Is it bad to say I like all these sparks I feel when I hold her?

I wouldn’t know.

You tell me.

“Why are you doing this?” Kiara asked shyly, her hands around my neck, and my arms around her waist.

“I didn’t think you were one to slow dance.”

I smiled at her, slightly moving a wet strand of hair on her face.

She looked so beautiful, even in the rain.

“I’m not one.” I simply responded to her statement, ignoring her first question even though I knew the answer.

Because I think I have feelings for you.

I only thought because I never felt like this before, toward any girl.

Kiara is… something else.

She is nothing like the others.

I wonder why I even hurt her like I did back in Senior year.

Was I scared to love?

I don’t know.

Was I scared to be loved?

I don’t know.

Was I scared to love kiara?

I don’t know.

Did I hate kiara?

No.

Did I love kiara?

Maybe.

No.

“Then, then why are you doing this?” She asked again, ruining my hopes to skip the question.

I struggled to find an answer for the question.

I couldn’t tell her what I really wanted to tell her.

“I…I…umm…”

“You what?”

It was then that I began to get lost, lost in her eyes.

I never noticed how deep brown they were.

Almost… hypnotizing.

They were so big and, beautiful.

Did every girl have eyes like those?

I don’t think so I continued to go over every inch of kiara’s beautiful face.

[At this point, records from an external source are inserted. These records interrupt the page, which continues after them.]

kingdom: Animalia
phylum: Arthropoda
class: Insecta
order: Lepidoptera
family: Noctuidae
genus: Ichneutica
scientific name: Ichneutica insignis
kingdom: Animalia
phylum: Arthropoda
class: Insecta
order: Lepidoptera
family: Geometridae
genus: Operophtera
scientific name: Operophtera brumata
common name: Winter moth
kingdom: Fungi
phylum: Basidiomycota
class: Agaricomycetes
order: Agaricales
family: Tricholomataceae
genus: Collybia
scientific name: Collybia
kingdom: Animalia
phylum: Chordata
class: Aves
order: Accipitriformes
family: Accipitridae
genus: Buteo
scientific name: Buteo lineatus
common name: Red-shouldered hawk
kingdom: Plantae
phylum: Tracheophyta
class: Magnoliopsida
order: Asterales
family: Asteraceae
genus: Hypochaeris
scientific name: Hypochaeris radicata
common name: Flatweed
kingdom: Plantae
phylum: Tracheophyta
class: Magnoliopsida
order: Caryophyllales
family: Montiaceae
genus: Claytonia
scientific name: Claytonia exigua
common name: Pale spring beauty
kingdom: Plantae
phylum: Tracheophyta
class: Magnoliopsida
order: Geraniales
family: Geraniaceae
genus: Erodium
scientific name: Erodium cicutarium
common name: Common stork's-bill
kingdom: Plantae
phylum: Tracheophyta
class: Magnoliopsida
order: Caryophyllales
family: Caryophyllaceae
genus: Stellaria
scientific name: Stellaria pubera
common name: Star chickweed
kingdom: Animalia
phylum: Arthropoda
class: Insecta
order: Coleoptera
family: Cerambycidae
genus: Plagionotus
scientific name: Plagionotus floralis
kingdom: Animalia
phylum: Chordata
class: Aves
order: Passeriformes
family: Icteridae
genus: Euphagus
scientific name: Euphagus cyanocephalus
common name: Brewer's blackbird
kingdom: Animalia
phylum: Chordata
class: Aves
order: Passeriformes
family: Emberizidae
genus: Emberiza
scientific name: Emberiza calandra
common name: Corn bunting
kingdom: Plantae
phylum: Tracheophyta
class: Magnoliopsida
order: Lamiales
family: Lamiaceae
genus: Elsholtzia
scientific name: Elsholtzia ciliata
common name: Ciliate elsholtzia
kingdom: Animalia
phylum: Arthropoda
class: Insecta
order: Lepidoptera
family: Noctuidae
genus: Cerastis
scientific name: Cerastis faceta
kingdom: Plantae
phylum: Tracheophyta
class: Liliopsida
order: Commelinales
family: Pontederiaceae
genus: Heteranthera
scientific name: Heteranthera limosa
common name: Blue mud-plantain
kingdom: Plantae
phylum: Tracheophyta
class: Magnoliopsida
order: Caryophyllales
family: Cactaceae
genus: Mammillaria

Her eyes, her little cute button nose, her… lips.

I was never this tempted to kiss a girl before.

But her lips were so full, and so soft.

Is it possible for someone to have such soft lips?

I felt like my heart would leap out of my chest right now if I didn’t kiss her right there.

My hands automatically wrapped tighter around her small waist, one of my hands traveling up her body to her face.

I felt like nothing was real anymore.

Nothing around us existed.

I felt like it was only…kiara and I. And what scares me most, is that I have never been this cliche before.

But, I don’t think think I was being cliche.

This was real, I really felt this way towards her.

My stomach was leaping.

my heart was racing.

I was getting lost, and…

gosh, I sound like such a girl!

But, that was how I felt.

And to top that all off…I couldn’t take it anymore.

I leaned closer to her, bringing her closer to me.

I could feel Kiara’s nervousness.

I could hear her heart race faster by the second.

I could tell she didn’t want this, but at the same time, she wanted this so badly.

“Kyle, what are yo…”

“Shh.” I cut her off, stroking her cheek.

“Just shut up.” I whispered.

And that was also when I completely closed the gap between us.

Causing those same sparks I loved, to go off all over again.